◆ **WORK ITEM**
Leaving out the images, please output every entry exactly as it appears.

⟨

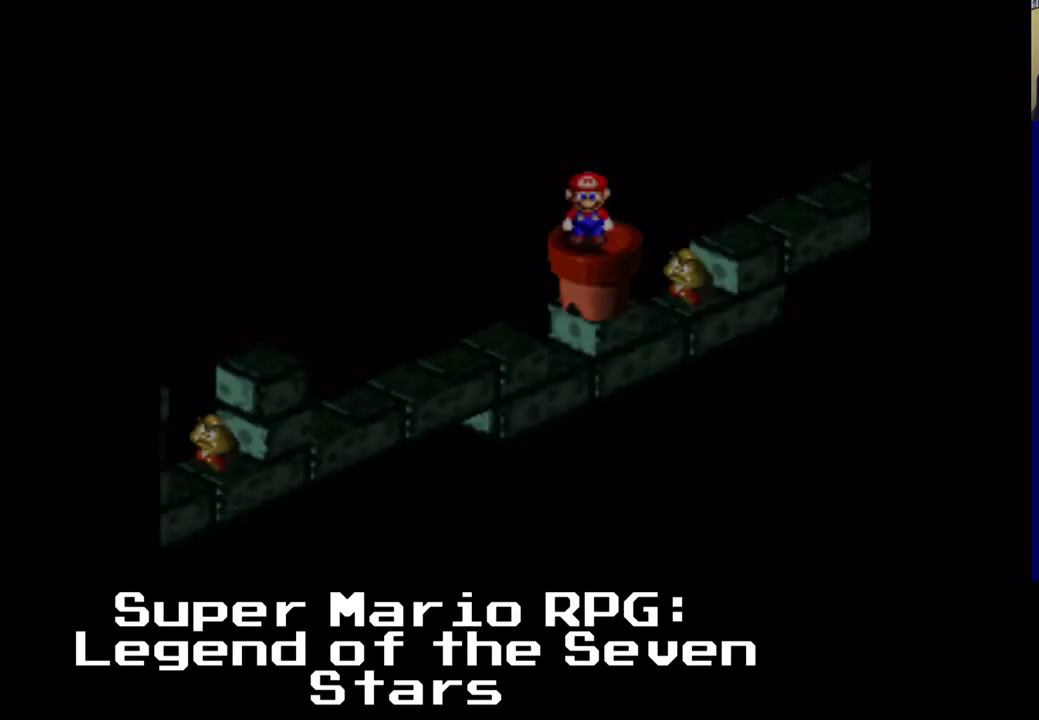
{"buttons": [], "events": []}
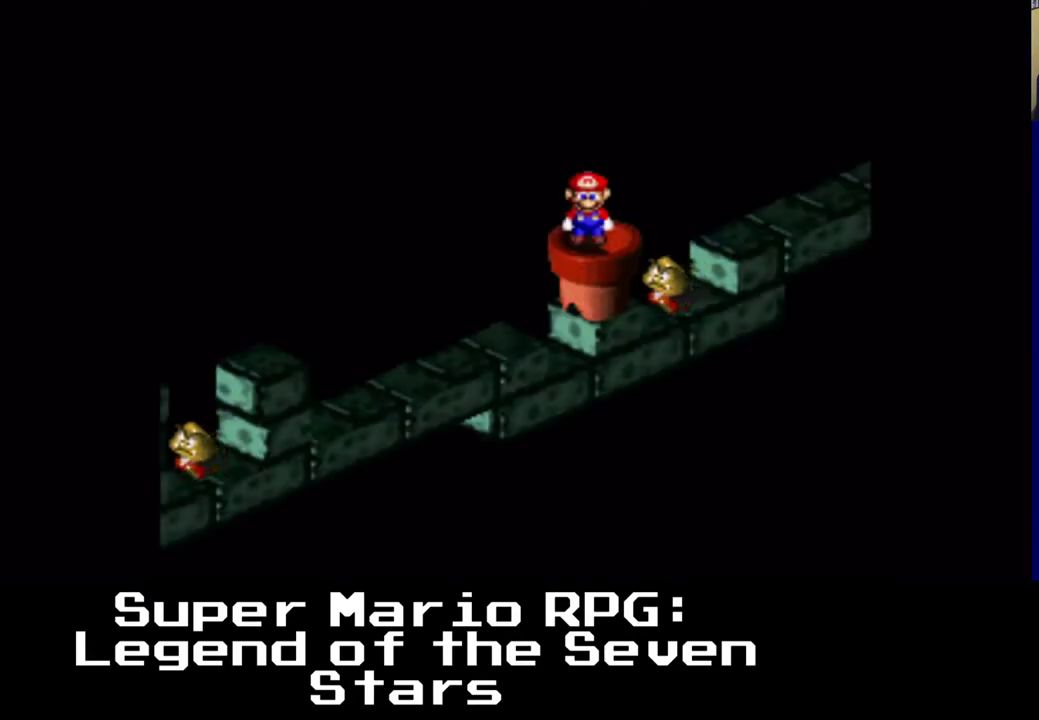
{"buttons": [], "events": []}
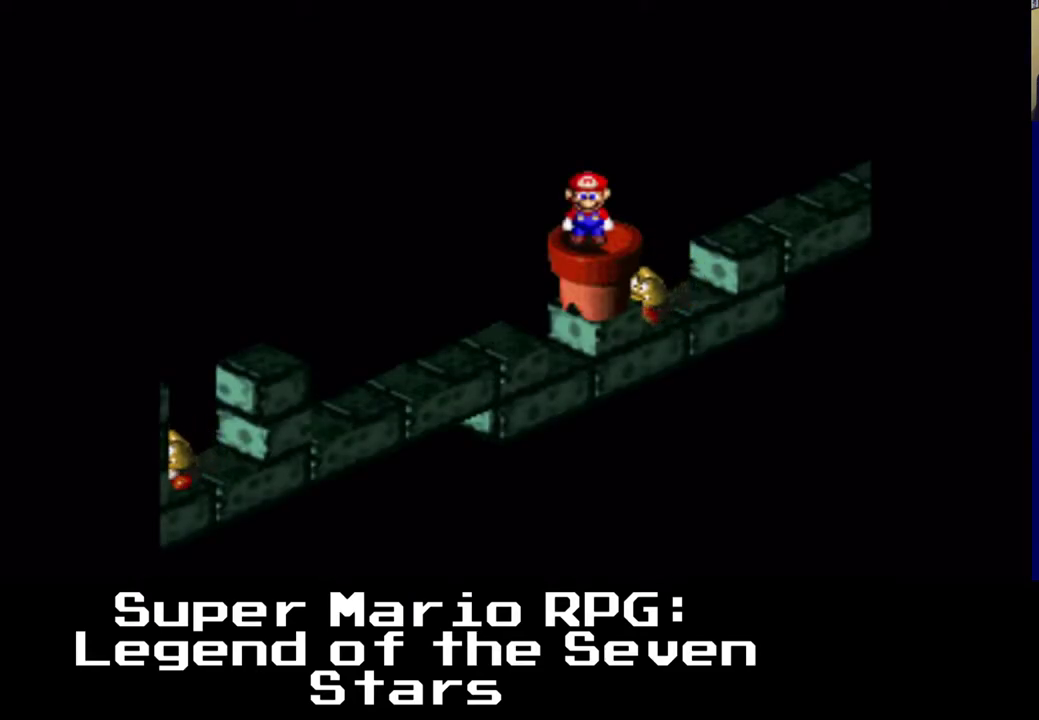
{"buttons": [], "events": [[300, "DPAD_DOWN", "down"], [417, "DPAD_DOWN", "up"]]}
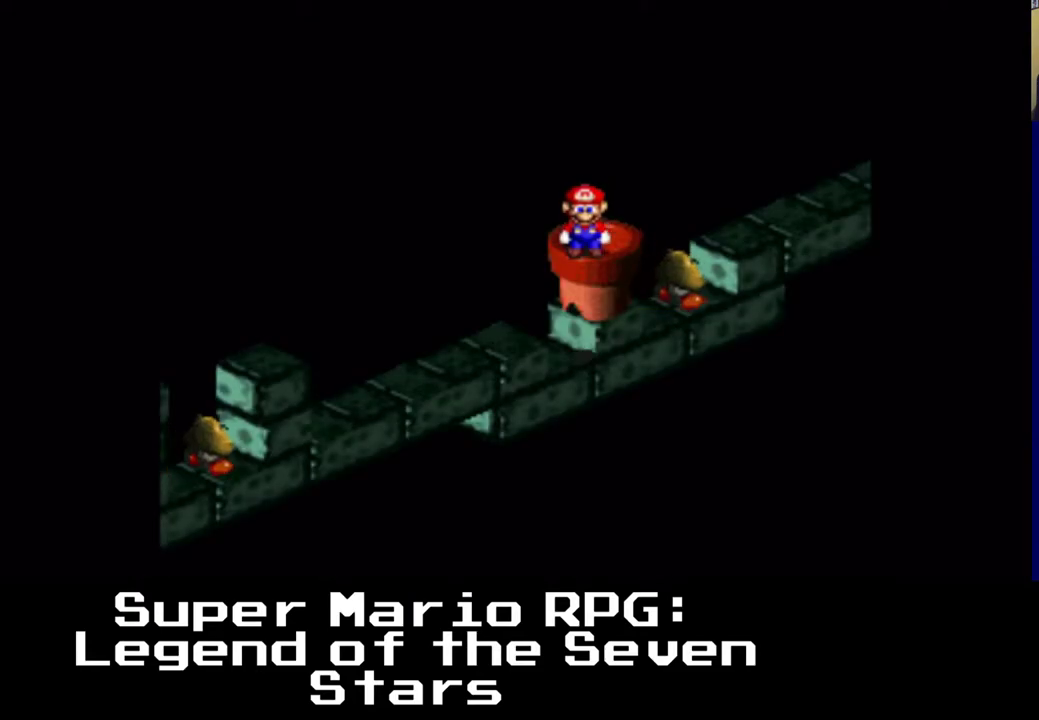
{"buttons": [], "events": [[150, "DPAD_UP", "down"], [283, "DPAD_RIGHT", "down"], [300, "DPAD_UP", "up"], [383, "DPAD_RIGHT", "up"]]}
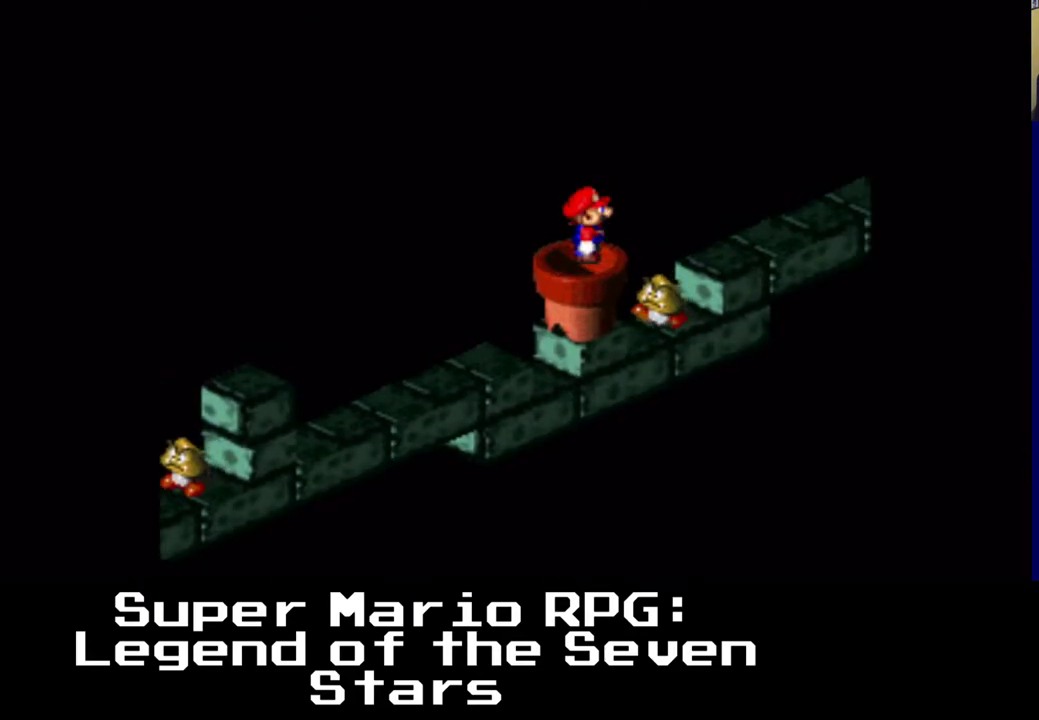
{"buttons": ["DPAD_UP"], "events": [[50, "DPAD_DOWN", "down"], [117, "DPAD_DOWN", "up"], [267, "DPAD_DOWN", "down"], [317, "DPAD_DOWN", "up"], [467, "DPAD_UP", "down"]]}
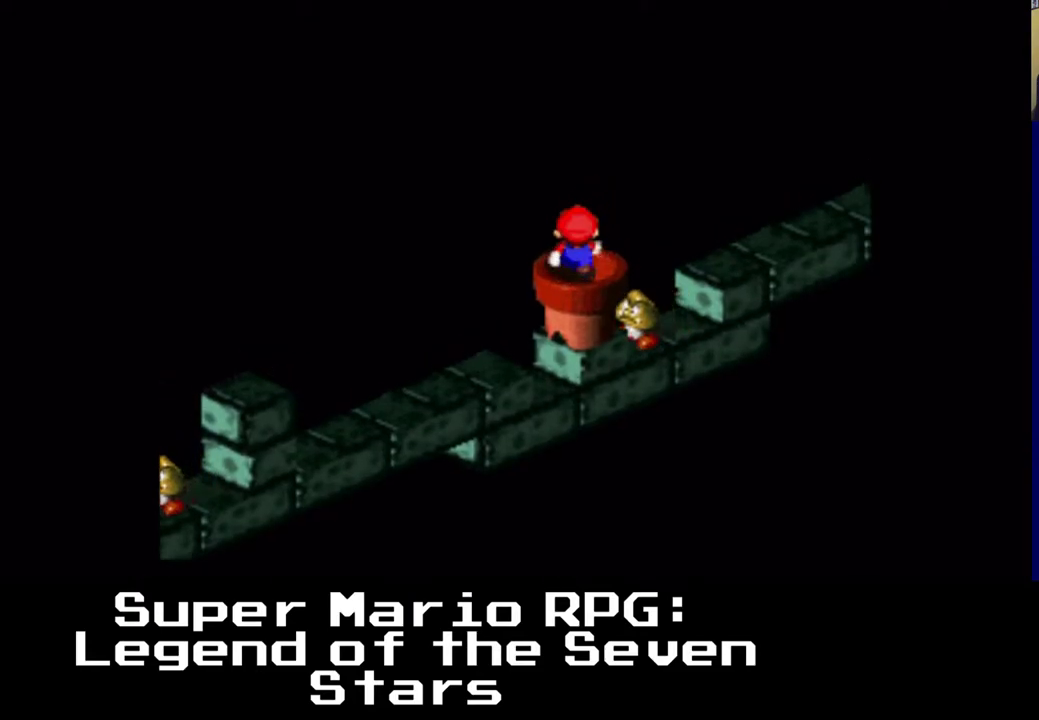
{"buttons": [], "events": [[67, "DPAD_UP", "up"], [200, "DPAD_RIGHT", "down"], [283, "DPAD_RIGHT", "up"]]}
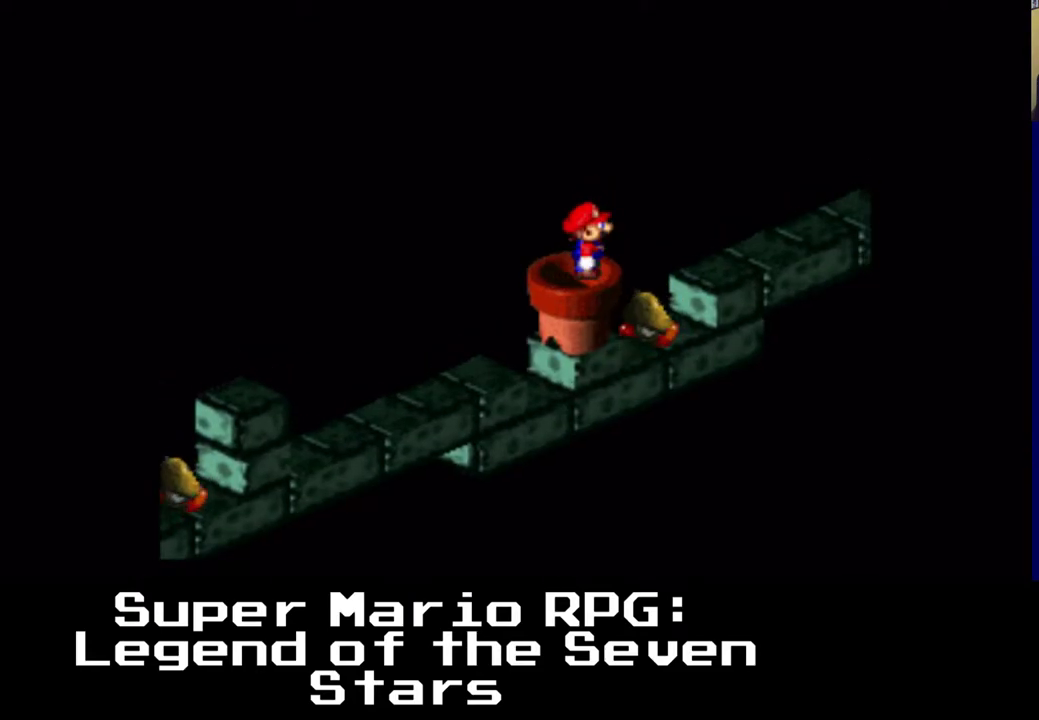
{"buttons": [], "events": []}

⟩

◆ **OUTPUT BELOW**
{"buttons": [], "events": []}
{"buttons": [], "events": []}
{"buttons": [], "events": [[300, "DPAD_DOWN", "down"], [417, "DPAD_DOWN", "up"]]}
{"buttons": [], "events": [[150, "DPAD_UP", "down"], [283, "DPAD_RIGHT", "down"], [300, "DPAD_UP", "up"], [383, "DPAD_RIGHT", "up"]]}
{"buttons": ["DPAD_UP"], "events": [[50, "DPAD_DOWN", "down"], [117, "DPAD_DOWN", "up"], [267, "DPAD_DOWN", "down"], [317, "DPAD_DOWN", "up"], [467, "DPAD_UP", "down"]]}
{"buttons": [], "events": [[67, "DPAD_UP", "up"], [200, "DPAD_RIGHT", "down"], [283, "DPAD_RIGHT", "up"]]}
{"buttons": [], "events": []}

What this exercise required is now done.